— Start Extract to read —

Castle Tioram is pronounced “Cheerum” and is sometimes spelt Tirrim. The name means dry, referring to the fact that it can be reached on foot by the narrow sandy spit at low tide.
The castle is the ancestral home of the Clanranald and is perched on a rocky island just of the shores of Loch Moidart. The surrounding scenery is stunning, rugged and romantic. The hills rise steeply from the loch shore; their lower slopes are covered with native trees. To the east is a small wooded island and to the west Loch Moidart reaches out towards the Atlantic Ocean.
The remoteness of Castle Tioram is one of its principal strengths. Accessible only at low tide along a narrow sandy causeway and sitting at the highest point of the island it was easily defended.
The origins of Clanranald can be traced to the marriage of John of Isla (died 1380) (“John the Good”) who married his cousin Amie, a daughter of Roderick, one of Robert The Bruce’s most faithful followers. When the Scottish King had secured independence for Scotland, Roderick shared in the prosperity of his master and was confirmed in his title to very large estates. These included Moidart, Arisaig, Morar and Knoydart which went at his death to Amie. Arnie became estranged from John of Isla and retired into Moidart where without loss of time she seems to have set about building the present Castle about 1353, where she lived until her death.

— End Extract to read —
— Start Excerpted data —

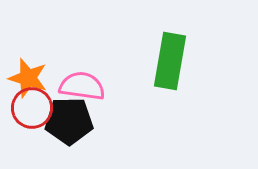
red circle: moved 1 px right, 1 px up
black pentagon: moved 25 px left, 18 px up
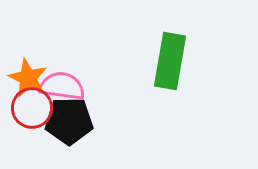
orange star: rotated 9 degrees clockwise
pink semicircle: moved 20 px left
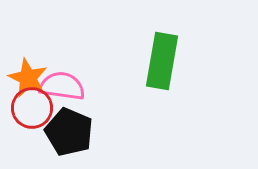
green rectangle: moved 8 px left
black pentagon: moved 11 px down; rotated 24 degrees clockwise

— End Excerpted data —

> _Required work_
a: According to the passage on Castle Tioram, what does the castle's name mean?
b: Continue the passage on Castle Tioram from where it stops.

> _Outputs in order_
a: Dry.

b:
Archaeological evidence dates part of the Castle from the mid 13th century and the first written records date from 1373. The site was chosen with considerable judgment as the position is almost unassailable and in fact it was only ever taken once.
This occurred after a siege by the Campbell’s, lasting five weeks. Frustrated by their failed attempts the attackers finally gave up and set sail. The Clanranalds, delighted at such a happy riddance came down from the rock and went to the mainland to celebrate. However, the Campbell’s, had secretly altered their course and sailed under darkness down the north side putting the few men left guarding the Castle quickly under the sword. Enraged by the capture of the castle, the Clanranald’s swiftly counterattacked and slaughtered the Campbells to a man.
Whenever Castle Tioram was attacked it was always, so far as is known by sea, the only side by which access is practicable. The only land approach to Castle Tioram for a large body of men was through the steep sided defile known as Glac Mhor which could be easily defended.
During various insurrections between 1411 and 1559 the Clanranalds took a very active part with the result that several of Castle Tioram’s chiefs came to a violent end. In King William’s reign, a strong company of government soldiers was garrisoned at Castle Tioram, much to the resentment of the Clanranald.
The Castle was set on fire and destroyed on the order of Allan, the Chief of Clanranald, when he joined the Standard of the Earl of Mar in support of the Old Pretender. He was subsequently killed at the Battle of Sheriffmuir in 1715 fighting for the Old Pretender’s cause. The Castle was destroyed to prevent it falling into the hands of the Hanoverians.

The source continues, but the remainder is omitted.